February 11, 2014 Airport No Comments Email Email

Following the recommendation made by the independent Airports Commission, Heathrow will be the first airport in the world to introduce a new system of managing arriving flights using the amount of time between flights, rather than distance.

Introduced by air traffic control operators NATS, the new system will help reduce delays and cancellations caused as a result of strong head winds by landing arriving flights closer together. The new procedures are expected to halve delays for arriving flights at Heathrow affected by high winds, cutting disruption for passengers by more than 1,300 hours each year. The new procedures will be displaymedia (1)introduced from spring 2015.

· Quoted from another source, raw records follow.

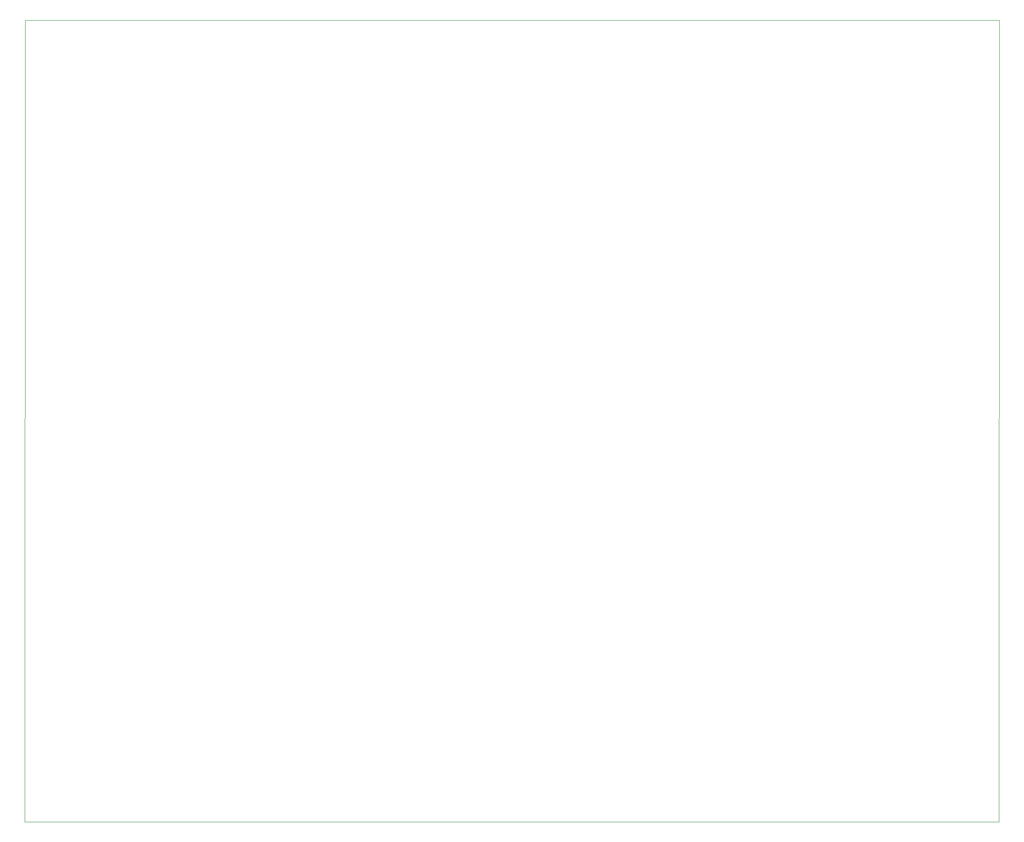
<source format=gm1>
G04 #@! TF.GenerationSoftware,KiCad,Pcbnew,(5.1.8)-1*
G04 #@! TF.CreationDate,2022-01-18T20:15:18+01:00*
G04 #@! TF.ProjectId,free_michelle_v1_0,66726565-5f6d-4696-9368-656c6c655f76,v1.0*
G04 #@! TF.SameCoordinates,Original*
G04 #@! TF.FileFunction,Profile,NP*
%FSLAX46Y46*%
G04 Gerber Fmt 4.6, Leading zero omitted, Abs format (unit mm)*
G04 Created by KiCad (PCBNEW (5.1.8)-1) date 2022-01-18 20:15:18*
%MOMM*%
%LPD*%
G01*
G04 APERTURE LIST*
G04 #@! TA.AperFunction,Profile*
%ADD10C,0.100000*%
G04 #@! TD*
G04 APERTURE END LIST*
D10*
X25150000Y-15750000D02*
X208950000Y-15750000D01*
X25050000Y-167050000D02*
X25150000Y-15750000D01*
X208850000Y-167050000D02*
X25050000Y-167050000D01*
X208950000Y-15750000D02*
X208850000Y-167050000D01*
M02*

</source>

Heathrow is the world’s busiest two runway airport and has been operating at 98% of its runway capacity for a decade. In normal conditions a flight takes off or lands every 45 seconds. During strong headwind conditions, aircraft fly more slowly over the ground resulting in extra time between each arrival. Having to maintain a set separation distance in those conditions reduces the landing rate and causes delays. Because Heathrow’s runways are full there are no spare slots into which to schedule delayed flights. This inevitably means that flights operate into the night or are cancelled.

Traditionally, flights have been separated by set distances dependent on the type of aircraft and the size of the spiralling turbulence – or wake vortex – they create as they fly. NATS has studied over 100,000 flights using state of the art equipment to accurately measure the behaviour of aircraft wake vortices in strong headwinds. The results show that they dissipate more quickly in windy conditions, therefore allowing aircraft to be closer together on final approach while maintaining safety as the main priority.

Derek Provan, Heathrow Director of Airside Operations, said:

“We’re pleased that NATS have accelerated the roll-out of this new system at Heathrow. It will help us keep the flights landing safely and on time during strong headwinds – ultimately benefitting passengers and local communities.”